La modernización imitativa en las sociedades de Africa, Asia y América Latina ha significado un progreso muy reducido y problemático y ha conllevado, al mismo tiempo, la destrucción de sistemas de economía de subsistencia que tenían la enorme ventaja de estar bien adaptadas a medios ecológicamente precarios. Estas economías tradicionales gozan ahora de la reputación de haber sido proclives al estancamiento, al atraso tecnológico y al conservadurismo político. Lo rescatable de ellas estriba en su aguda percepción de la vulnerabiblidad de su medio ambiente, en su sentido de responsabilidad con respecto al futuro a muy largo plazo y en su visión ciertamente arcaica y simple, pero que ha tenido la inapreciable virtud de aprehender conjuntamente fragmentos de nuestra realidad, separados hoy en día por la alta especialización técnico-científica, y de comprender que ella es, después de todo, una sociedad de riesgo con porvenir inseguro. La falta de una perspectiva universalista de este tipo, que actualmente ya no posee relevancia socio-política, conduce a que las naciones del Tercer Mundo atribuyan una importancia muy reducida a sus problemas ecológicos, los que tienen, sin embargo –como en el caso de la devastación de los bosques tropicales–, una extensión cuantitativa y un nivel de gravedad superiores a aquellos de los países industrializados del Norte.

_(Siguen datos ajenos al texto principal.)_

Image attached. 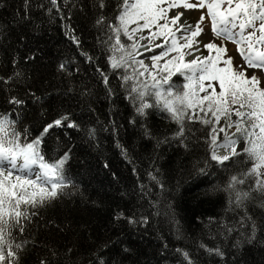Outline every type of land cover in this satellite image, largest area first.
I'll list each match as a JSON object with an SVG mask.
<instances>
[{
	"label": "trees",
	"instance_id": "1",
	"mask_svg": "<svg viewBox=\"0 0 264 264\" xmlns=\"http://www.w3.org/2000/svg\"><path fill=\"white\" fill-rule=\"evenodd\" d=\"M105 2L103 14L112 17L118 0ZM69 3L61 14H49L47 0H28L27 9L25 0H0V77L13 78L0 84V112L13 111L12 96L24 100L16 109L17 127L27 128L30 139L63 115L79 125L51 128L43 137L47 159L71 149L65 165L71 183L28 226L26 236L33 243L22 254V264H39L41 258L59 264H182L178 248L188 251L195 264H264V210L247 207L258 229L248 244L240 235L248 228L238 222L243 211L228 210V193L222 190L244 165L225 170L213 162L202 174L208 149L200 131L187 133V147L172 139L158 144L175 125L159 112L146 120L135 117L111 74L115 95L108 97L96 71L106 65V48L98 39L102 32L95 23L100 9L96 0ZM81 50L94 62L86 61ZM133 117L138 123H129ZM142 125L151 129V139ZM89 129H95L94 138L87 135ZM150 171L163 189L149 180ZM141 185L151 188L149 196L142 194ZM149 200L157 202L159 215ZM143 216L147 224L140 222ZM129 218L137 222L129 223ZM223 225L239 231L227 234ZM238 239L242 243L233 247ZM200 243L220 247L224 259L209 255Z\"/></svg>",
	"mask_w": 264,
	"mask_h": 264
},
{
	"label": "snow or ice",
	"instance_id": "2",
	"mask_svg": "<svg viewBox=\"0 0 264 264\" xmlns=\"http://www.w3.org/2000/svg\"><path fill=\"white\" fill-rule=\"evenodd\" d=\"M96 4L100 15L95 23L102 32L98 39L106 48L105 68L98 66L96 71L108 97L115 95L111 74L119 81L123 99L135 117L146 120L152 112H159L162 119L174 124L171 136L158 144L172 139L187 147V133L202 132L199 139L208 149L205 167L199 169L202 174H208L206 169L213 162L225 170L244 165L229 176L222 190L228 193V210L243 211L238 222L248 233L240 235L252 244L258 229L247 207L254 204L264 210V0H118L112 17L103 14L105 0H96ZM47 5L49 14H61L65 6H72L69 0H47ZM188 10L200 12L195 23L186 18ZM208 33L213 37L209 42L197 39ZM70 38L79 48V39ZM229 43L235 46V56L228 55ZM80 54L94 62L87 52L81 50ZM65 68L60 65L62 71ZM12 79L0 77V84ZM8 102L15 106L13 111L0 112V264H22V254L33 243L26 236L28 226L71 183L65 175L71 149L47 159L41 149L43 137L51 128L79 125L63 115L30 139L27 128L17 127L16 109L25 101L12 96ZM135 117L129 123H138ZM142 126L151 139V129ZM87 135L94 138L95 129H89ZM118 147L126 155L123 146ZM148 177L163 189L153 172ZM140 187L143 195L151 194V188ZM149 203L157 208L156 201ZM156 214H160L158 208ZM136 222L129 218V223ZM140 222L147 224L148 217H141ZM223 227L227 234L239 231ZM241 243L238 239L233 247ZM199 248L224 259L220 247L200 243ZM176 251L183 257L182 264H195L188 251ZM50 255L57 253L50 250ZM39 264L59 261L41 258Z\"/></svg>",
	"mask_w": 264,
	"mask_h": 264
},
{
	"label": "rangeland",
	"instance_id": "3",
	"mask_svg": "<svg viewBox=\"0 0 264 264\" xmlns=\"http://www.w3.org/2000/svg\"><path fill=\"white\" fill-rule=\"evenodd\" d=\"M199 15H200V12L197 10H188L185 12L186 18L191 23H195V21L198 19ZM197 39L202 40L204 43H207V42H209V40L213 39V37H212L211 33H208L207 35H201L200 37H197ZM217 43H220V41H217ZM227 47L229 49L228 55L235 56L236 55L235 46L232 45L231 43H229L227 45ZM203 54L206 55L208 53H207V51H205ZM240 62L241 61H239V60L235 61V63H240ZM146 63H147V61H146ZM252 71H257V74H259L258 70L249 69V72H252Z\"/></svg>",
	"mask_w": 264,
	"mask_h": 264
}]
</instances>
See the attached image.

La crítica de la modernidad puede contribuir igualmente a entender que asuntos relativos a la ecología, en contraposición a la economía, poseen una inclinación a lo disfuncional, entrópico e irregulable, a lo difícilmente cuantificable y a lo paradójico, y que no pueden ser ni explicados teóricamente ni tratados razonablemente en la praxis según los conceptos convencionales asociados a los juegos del poder, al principio de rendimiento y eficacia y todos los modelos conocidos de ordenamiento democrático.
El cuestionamiento del racionalismo occidental (y de todos los fenómenos asociados a él, como la democracia) nos ayuda a comprender lo razonable de muchas concepciones y cosmologías premodernas, vinculadas a las tradiciones religiosas y a las prácticas arcaicas, que servirían para mitigar la furia destructiva que acompaña indefectiblemente a la razón instrumentalista. Hay que llamar la atención sobre las cualidades benéficas a largo plazo de algunos tabúes de origen religioso-bíblico, precisamente en el terreno de los recursos naturales y energéticos: estas prohibiciones, cuya transgresión era sancionada con toda la dureza de una fe antigua, promovían el cuidado ecológico de reservas territoriales, evitaban la sobre-utilización de animales y predios agrícolas, limitaban la violencia contra la naturaleza y preservaban áreas importantes de toda incursión técnica o militar bajo el manto de la santidad de ciertos espacios simbólicos. Hoy en día requerimos urgentemente de un tabú semejante con respecto a los bosques tropicales, para que una fuerza ético-política, con la autoridad que antaño tenían las creencias religiosas, ayude a proteger las selvas de millones de campesinos sin tierra, de la codicia de las empresas madereras, y en general, de las bendiciones del progreso material, lo que, a largo plazo, redundaría en provecho de toda la humanidad, resguardando, por ejemplo, una fuente riquísima de belleza natural.
H.C.F. Mansilla es un destacado politólogo boliviano; entre sus obras se destacan varios análisis sobre desarrollo sostenible. El presente artículo fue publicado en julio 2003.